Its easy to poke fun at Apple's naysayers in retrospect, but perhaps we shouldn't be so quick to judge.
One of the first iPhone buyers leaves the Apple store on 5th Ave. in New York on June 29, 2007. (Reuters)
In January of 2007, not long after Steve Jobs unveiled Apple's first iPhone at that year's Macworld conference, Microsoft CEO Steve Ballmer sat down for an interview with CNBC in which he was asked about his initial reaction to his competitor's new device.
He guffawed. Really, whole-heartedly guffawed.
"$500 full-subsidized with a plan!" he said, guffawing. "I said that is the most expensive phone in the world and it doesn't appeal to business customers because it doesn't have a keyboard which makes it not a very good email machine."
We all know how this story turned out. Five years ago today, the iPhone went on sale, and proceeded to transform our relationship with personal technology. Ballmer's unfortunate laugh, meanwhile, would become a symbol for all the short-sighted criticisms of Apple's game-changing gadget.
Yet, while its easy to poke fun at Apple's naysayers in retrospect, perhaps we shouldn't be so quick to judge. Sure, there were plenty of fans who correctly predicted the iPhone's success.
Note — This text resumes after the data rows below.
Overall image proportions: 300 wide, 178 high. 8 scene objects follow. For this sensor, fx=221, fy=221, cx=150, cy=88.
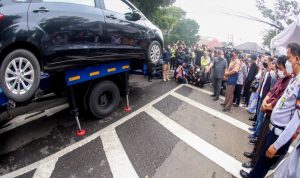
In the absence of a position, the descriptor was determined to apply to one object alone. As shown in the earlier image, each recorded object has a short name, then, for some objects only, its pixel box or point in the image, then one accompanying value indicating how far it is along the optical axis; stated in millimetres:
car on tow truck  2913
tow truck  4360
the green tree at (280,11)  22047
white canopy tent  4672
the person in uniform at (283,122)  2212
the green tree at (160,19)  14577
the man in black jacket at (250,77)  7242
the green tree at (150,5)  12500
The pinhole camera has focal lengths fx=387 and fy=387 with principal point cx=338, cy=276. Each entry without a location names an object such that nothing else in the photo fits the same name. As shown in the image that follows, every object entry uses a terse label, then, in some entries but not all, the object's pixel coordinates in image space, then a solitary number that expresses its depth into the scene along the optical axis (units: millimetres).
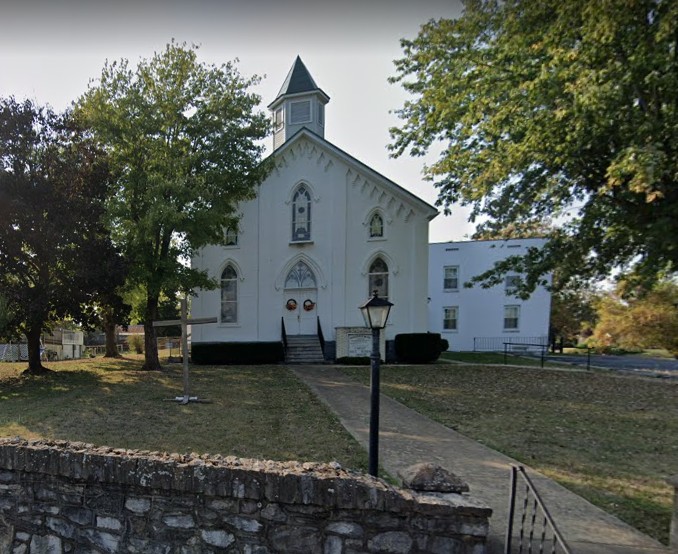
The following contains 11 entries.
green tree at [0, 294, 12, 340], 10867
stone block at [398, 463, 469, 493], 2844
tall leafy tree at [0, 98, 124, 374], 11492
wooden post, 9245
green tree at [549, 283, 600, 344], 28328
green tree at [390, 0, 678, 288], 6840
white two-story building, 24453
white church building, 18141
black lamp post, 4121
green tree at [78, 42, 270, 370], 12438
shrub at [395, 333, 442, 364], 17328
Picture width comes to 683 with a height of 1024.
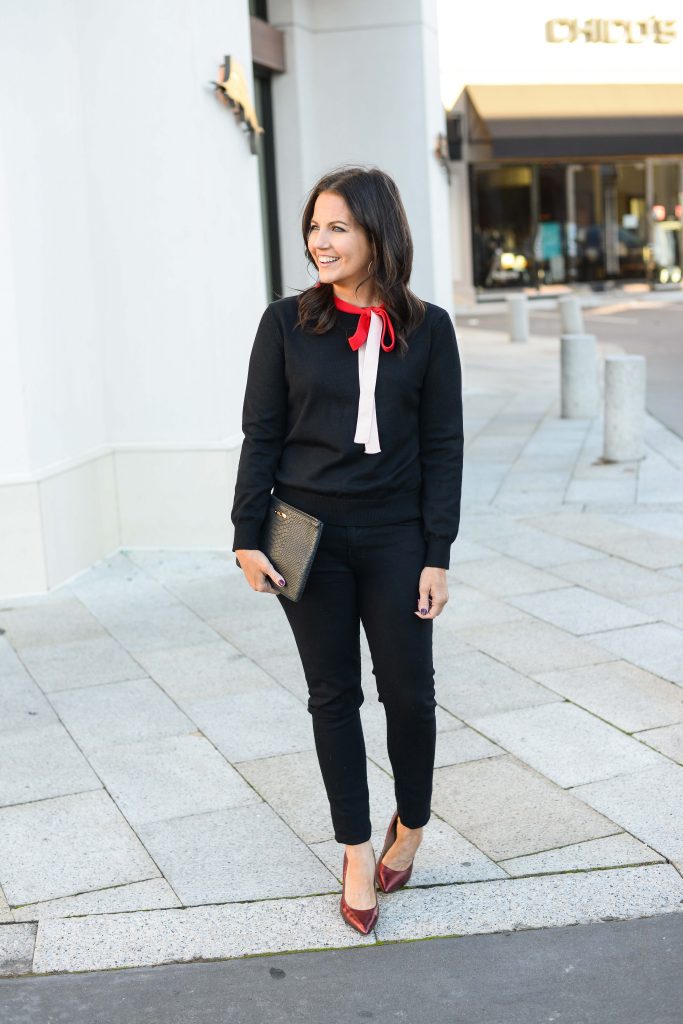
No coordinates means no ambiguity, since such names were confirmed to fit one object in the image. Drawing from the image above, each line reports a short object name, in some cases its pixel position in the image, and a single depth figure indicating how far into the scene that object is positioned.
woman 3.10
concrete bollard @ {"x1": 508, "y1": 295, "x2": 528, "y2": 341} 21.78
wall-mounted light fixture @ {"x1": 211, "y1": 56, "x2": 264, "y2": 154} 7.28
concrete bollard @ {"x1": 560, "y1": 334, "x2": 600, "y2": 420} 12.41
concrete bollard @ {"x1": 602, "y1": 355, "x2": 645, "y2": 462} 10.04
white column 10.62
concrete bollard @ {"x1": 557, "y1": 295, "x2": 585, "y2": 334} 19.28
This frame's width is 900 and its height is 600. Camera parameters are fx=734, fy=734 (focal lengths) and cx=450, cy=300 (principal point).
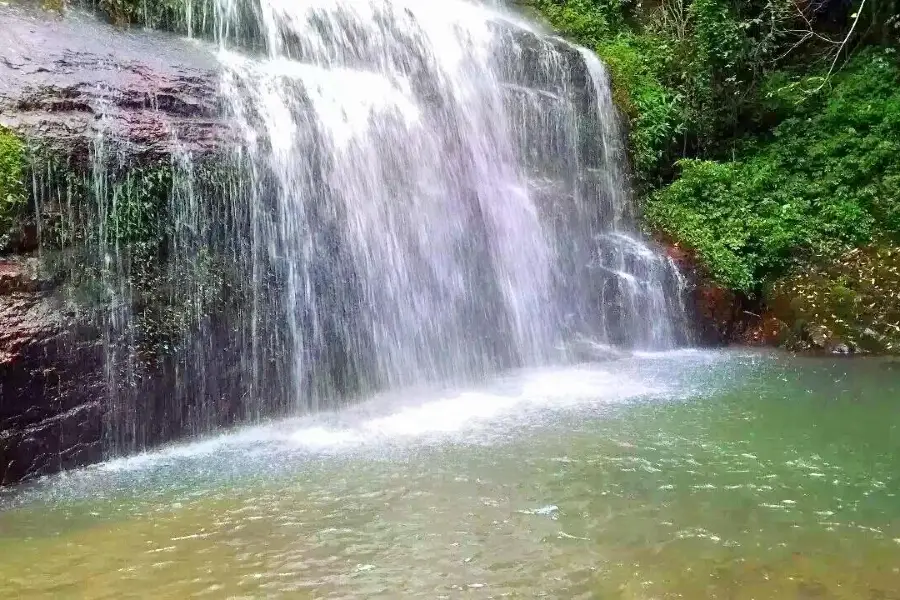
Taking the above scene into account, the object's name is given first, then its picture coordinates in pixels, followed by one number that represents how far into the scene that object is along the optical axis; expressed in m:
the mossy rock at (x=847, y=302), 11.10
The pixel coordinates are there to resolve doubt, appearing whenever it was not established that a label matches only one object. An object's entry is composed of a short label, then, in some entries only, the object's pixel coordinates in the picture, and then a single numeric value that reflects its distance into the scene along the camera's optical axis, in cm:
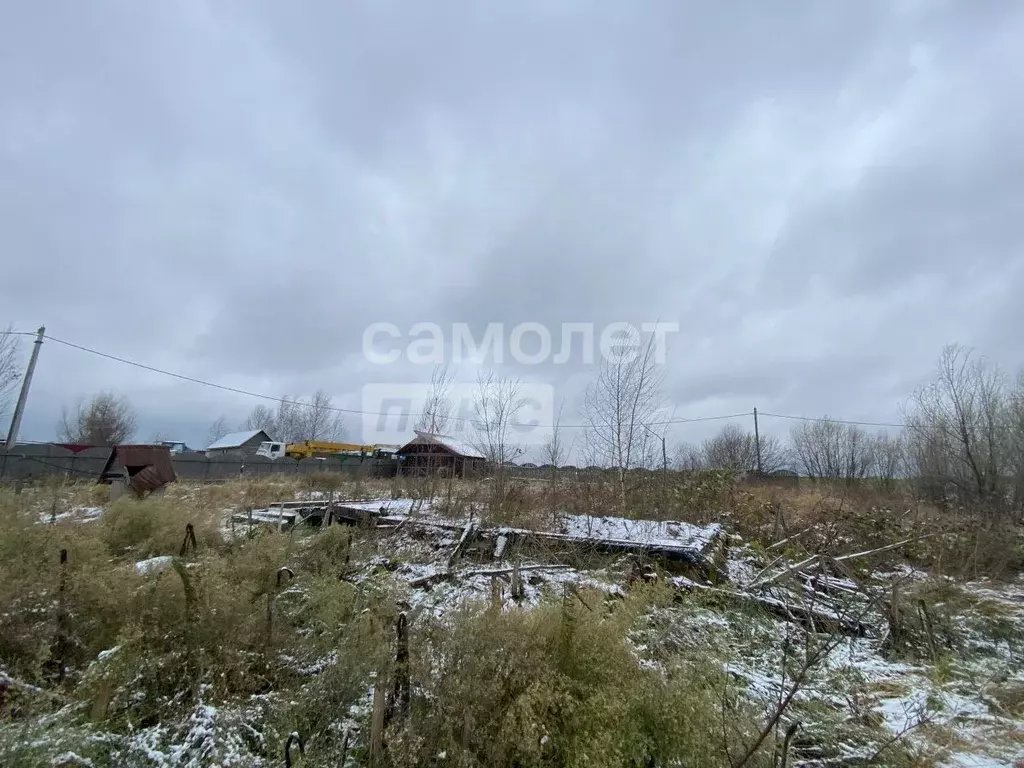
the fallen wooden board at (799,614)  489
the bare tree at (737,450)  2165
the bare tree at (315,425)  4366
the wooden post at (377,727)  224
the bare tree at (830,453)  2747
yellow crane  3112
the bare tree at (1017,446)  1227
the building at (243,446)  4050
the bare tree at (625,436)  1088
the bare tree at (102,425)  3856
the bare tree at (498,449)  1084
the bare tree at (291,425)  4519
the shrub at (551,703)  214
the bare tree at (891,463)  1836
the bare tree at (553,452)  1079
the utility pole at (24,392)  1596
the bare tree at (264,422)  5023
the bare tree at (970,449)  1309
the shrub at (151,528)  484
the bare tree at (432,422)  1248
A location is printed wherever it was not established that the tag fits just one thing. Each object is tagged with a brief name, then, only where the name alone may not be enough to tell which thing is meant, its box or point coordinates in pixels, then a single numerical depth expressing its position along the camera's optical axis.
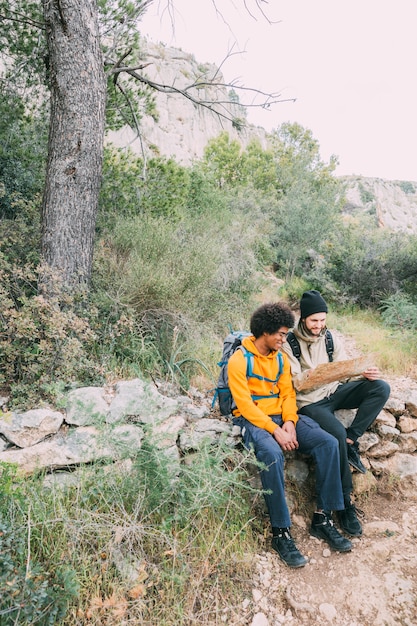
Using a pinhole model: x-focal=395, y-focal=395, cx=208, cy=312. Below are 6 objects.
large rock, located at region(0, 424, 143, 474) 2.49
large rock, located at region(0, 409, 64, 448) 2.74
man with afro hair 2.64
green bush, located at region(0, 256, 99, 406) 3.13
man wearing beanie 3.12
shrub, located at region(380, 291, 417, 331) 6.79
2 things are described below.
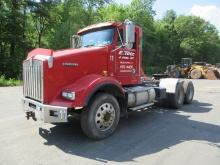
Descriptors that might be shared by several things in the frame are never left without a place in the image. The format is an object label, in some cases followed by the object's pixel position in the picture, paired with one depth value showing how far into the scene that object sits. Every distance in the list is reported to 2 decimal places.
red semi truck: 3.66
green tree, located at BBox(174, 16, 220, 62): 35.02
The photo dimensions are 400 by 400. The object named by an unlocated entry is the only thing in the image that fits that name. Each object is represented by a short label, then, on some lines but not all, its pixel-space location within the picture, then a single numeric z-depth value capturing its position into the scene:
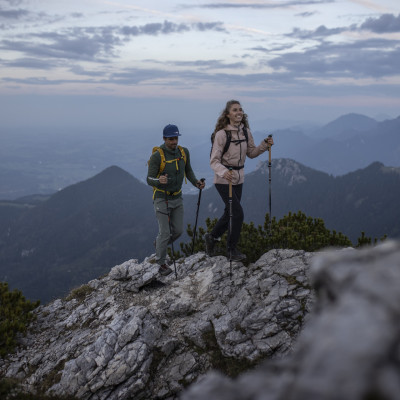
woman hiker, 8.98
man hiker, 9.71
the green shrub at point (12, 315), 9.77
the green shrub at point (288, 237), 11.21
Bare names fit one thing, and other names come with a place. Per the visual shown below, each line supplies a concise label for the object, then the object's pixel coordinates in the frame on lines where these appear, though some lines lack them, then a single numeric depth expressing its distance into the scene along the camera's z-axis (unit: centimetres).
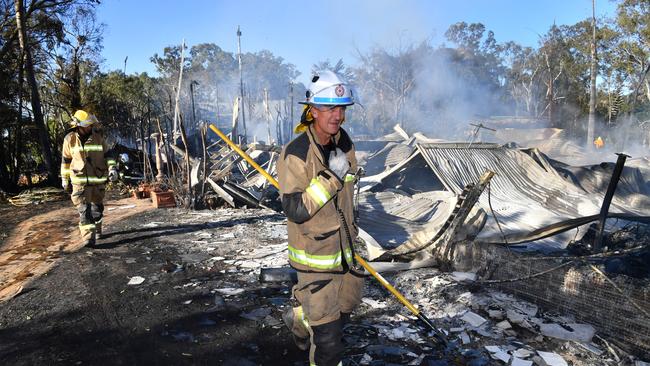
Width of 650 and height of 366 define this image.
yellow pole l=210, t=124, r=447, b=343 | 311
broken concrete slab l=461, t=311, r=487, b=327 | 339
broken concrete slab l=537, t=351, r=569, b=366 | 284
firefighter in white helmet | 232
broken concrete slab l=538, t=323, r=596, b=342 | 313
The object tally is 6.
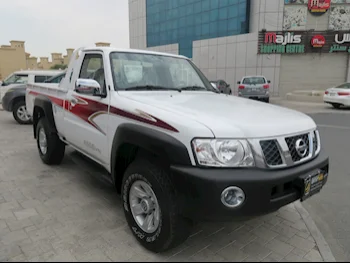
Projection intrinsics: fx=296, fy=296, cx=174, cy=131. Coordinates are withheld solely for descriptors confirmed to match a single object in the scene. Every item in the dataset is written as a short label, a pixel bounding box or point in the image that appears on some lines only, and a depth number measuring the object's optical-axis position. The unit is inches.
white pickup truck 90.7
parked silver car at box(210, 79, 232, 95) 768.9
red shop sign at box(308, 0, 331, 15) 941.2
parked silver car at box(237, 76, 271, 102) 670.5
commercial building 943.0
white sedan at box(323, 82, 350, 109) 590.6
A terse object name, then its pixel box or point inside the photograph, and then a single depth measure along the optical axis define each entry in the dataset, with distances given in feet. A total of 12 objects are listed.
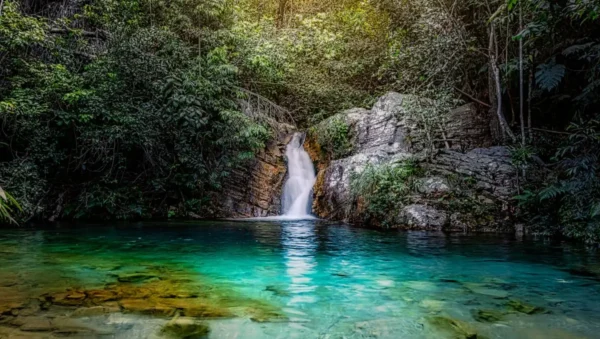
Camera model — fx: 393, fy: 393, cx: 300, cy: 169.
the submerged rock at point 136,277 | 13.75
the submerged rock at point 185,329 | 8.87
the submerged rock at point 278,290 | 12.48
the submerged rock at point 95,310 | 10.10
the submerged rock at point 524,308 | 10.82
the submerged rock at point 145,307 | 10.32
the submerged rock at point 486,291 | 12.37
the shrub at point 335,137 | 41.57
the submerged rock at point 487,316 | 10.10
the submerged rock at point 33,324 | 8.96
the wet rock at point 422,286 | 13.10
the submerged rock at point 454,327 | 9.18
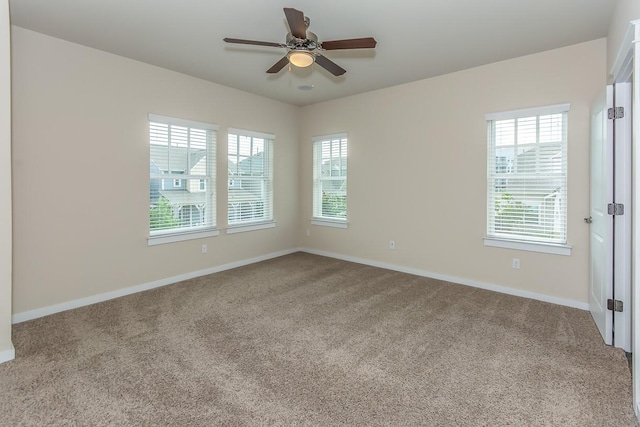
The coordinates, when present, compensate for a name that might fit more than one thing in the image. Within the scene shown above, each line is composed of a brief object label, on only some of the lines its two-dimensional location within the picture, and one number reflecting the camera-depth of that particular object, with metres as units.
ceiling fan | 2.50
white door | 2.68
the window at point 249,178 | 5.14
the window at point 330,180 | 5.64
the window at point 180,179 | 4.18
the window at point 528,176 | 3.60
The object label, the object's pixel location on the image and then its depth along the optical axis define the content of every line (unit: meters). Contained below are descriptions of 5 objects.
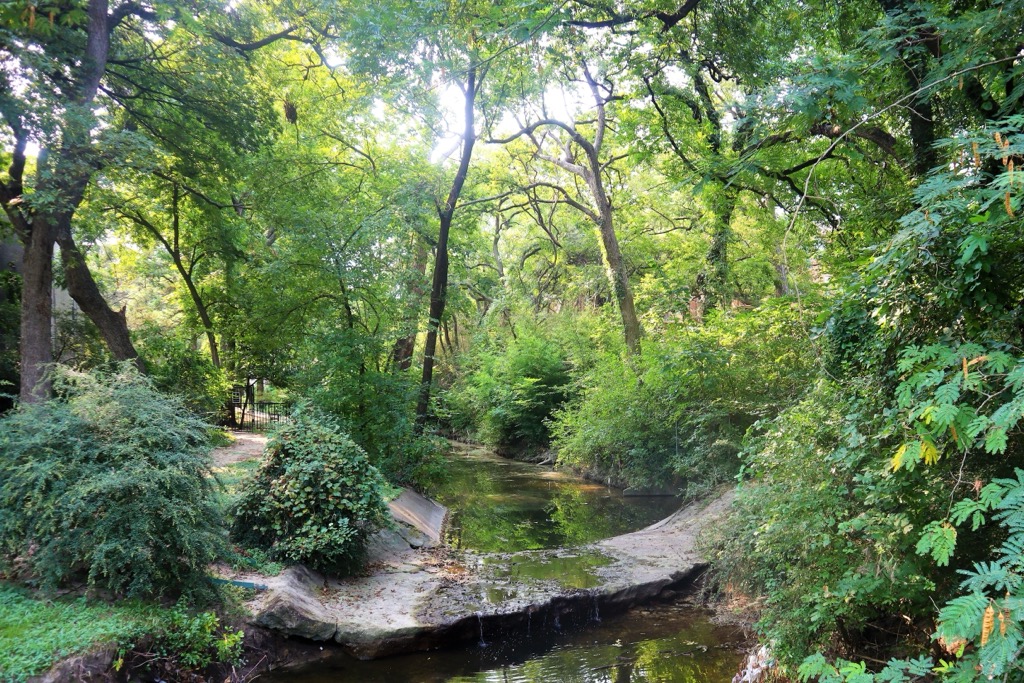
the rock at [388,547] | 8.65
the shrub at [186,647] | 5.20
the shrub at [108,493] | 5.43
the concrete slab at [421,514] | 10.52
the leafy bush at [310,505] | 7.54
And yes, Matthew Lynn's confident declaration in Bloomberg that the "iPhone is nothing more than a luxury bauble that will appeal to a few gadget freaks" was a magnificently wrong piece of business punditry. So was John Dvorak's predication that there was "no likelihood" Apple could succeed in the phone business. But writing off as myopic all those companies that didn't invent the iPhone, as well as all the writers who didn't buy into it, undersells just how audacious Apple's move into mobile really was.